もとの改正案に存在しなかった(検察に定年延長という発想はない)この特別条項が加わったのは、いつなのか。勘ぐれば、黒川問題に併せて、その違法性を薄めるべく、後付けで作り、急遽通すことにしたようにも思われる。今回の閣議決定も(黒川氏を総長にするために)早めに辞めてくれとの官邸側の要望を稲田氏が蹴ったことによる、苦渋の産物だった(稲田氏は慣例通り、総長就任2年になる今年7月に勇退し、後任を林氏にしたかった)。その違法性を後付けで薄めるとともに、今後も検察の独立性を薄めるために(?)国家公務員法と一括して内閣委員会で審議し、野党が要求する法務大臣出席も拒んだままである(珍答が繰り出されるのが目に見えているからか?)。国家公務員法はともかく、大きな問題を孕む検察庁法改正は、性急になされるべきではない。もちろん定年延長の特別条項を除いて元の形にするのであれば、とくだん問題はないのだが。

当の黒川問題に話を戻すと、この改正案が国会を通過したとして(今週中に衆院を通過させる予定であるらしい)、施行は2022年4月1日であるから、黒川氏個人の検事総長就任期間が68歳にまで延びるわけではない。現総長の稲田氏がこの7月に勇退すれば、内閣は待ってましたとばかり黒川氏を検事総長に任命するだろうが、その定年は彼が65歳になる2022年2月7日までだからである。内閣の圧力には屈せず、稲田さんがこの7月に勇退しなければ、ここまで大きな批判を呼び起こしている黒川氏の定年をまた半年延ばすなどは、さすがの内閣もできはすまい(半年延ばしたところで、稲田さんの定年は来年8月13日まであるのだ)。

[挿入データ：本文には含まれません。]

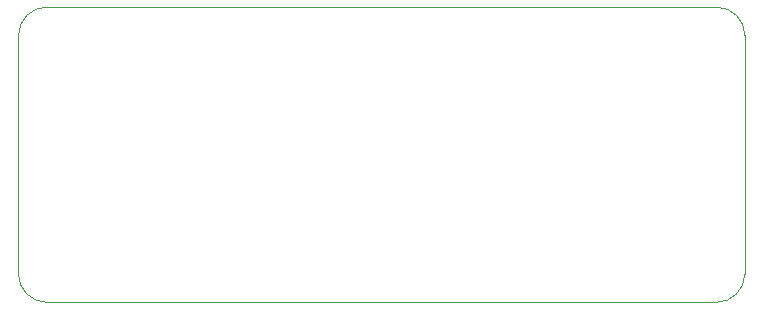
<source format=gbr>
G04 #@! TF.GenerationSoftware,KiCad,Pcbnew,5.1.4+dfsg1-1*
G04 #@! TF.CreationDate,2019-12-01T21:22:26+08:00*
G04 #@! TF.ProjectId,octolight,6f63746f-6c69-4676-9874-2e6b69636164,rev?*
G04 #@! TF.SameCoordinates,Original*
G04 #@! TF.FileFunction,Profile,NP*
%FSLAX46Y46*%
G04 Gerber Fmt 4.6, Leading zero omitted, Abs format (unit mm)*
G04 Created by KiCad (PCBNEW 5.1.4+dfsg1-1) date 2019-12-01 21:22:26*
%MOMM*%
%LPD*%
G04 APERTURE LIST*
%ADD10C,0.050000*%
G04 APERTURE END LIST*
D10*
X179750000Y-107100000D02*
G75*
G02X177350000Y-109500000I-2400000J0D01*
G01*
X177350000Y-84500000D02*
G75*
G02X179750000Y-86900000I0J-2400000D01*
G01*
X118250000Y-86900000D02*
G75*
G02X120650000Y-84500000I2400000J0D01*
G01*
X120650000Y-109500000D02*
G75*
G02X118250000Y-107100000I0J2400000D01*
G01*
X118250000Y-86900000D02*
X118250000Y-107100000D01*
X177350000Y-84500000D02*
X120650000Y-84500000D01*
X179750000Y-107100000D02*
X179750000Y-86900000D01*
X120650000Y-109500000D02*
X177350000Y-109500000D01*
M02*

</source>
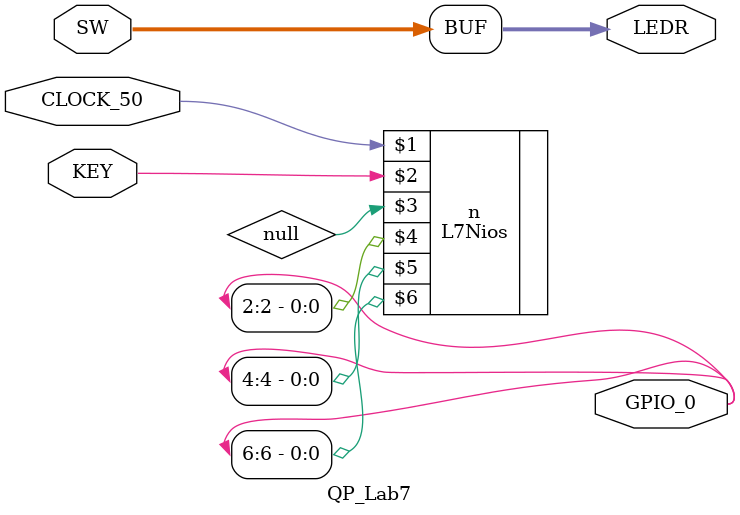
<source format=v>
module QP_Lab7 (CLOCK_50, KEY,SW,LEDR ,GPIO_0);
input CLOCK_50;
input [0:0] KEY;
output [6:2] GPIO_0;
output [17:0] LEDR;
input [17:0] SW;

L7Nios n (CLOCK_50,KEY[0], null, GPIO_0[2], GPIO_0[4], GPIO_0[6]);
assign LEDR = SW;
endmodule 
</source>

さて報道によると、河井衆院議員(前法務大臣)の捜査が進んでいるという。買収は実務上、公示期間中のものに限っているが、法文にそう書かれているわけではないので、その前のものでも可能である。ただその場合、現金授受の趣旨が曖昧になりやすい。報道によると、参院選挙前の4月の地方統一選挙の際などに配っているものが多いらしく、となると選挙の寄付として貰った云々、受け取る側も買収の認識はなかったと言いやすい。買収は誰もが知る重大犯罪なので、大見得切って渡す受ける、とは考えにくいのである。それをクリアできるのか? 県議などの公職者では、前科なり公民権停止がかかってきて、被買収で起訴されると、当然ながら失職するのである。司法取引でも使うのだろうか? もし買収としてやれるということになると(額の多寡に限らず)逮捕するのだが、国会開会中のため、逮捕許諾請求が必要である。その際、法務大臣が指揮権を発動すれば世論が大いに沸き上がって、内閣は総辞職になるのではないか? 今、検察対内閣の存亡をかけた?戦いがなされているように思われる。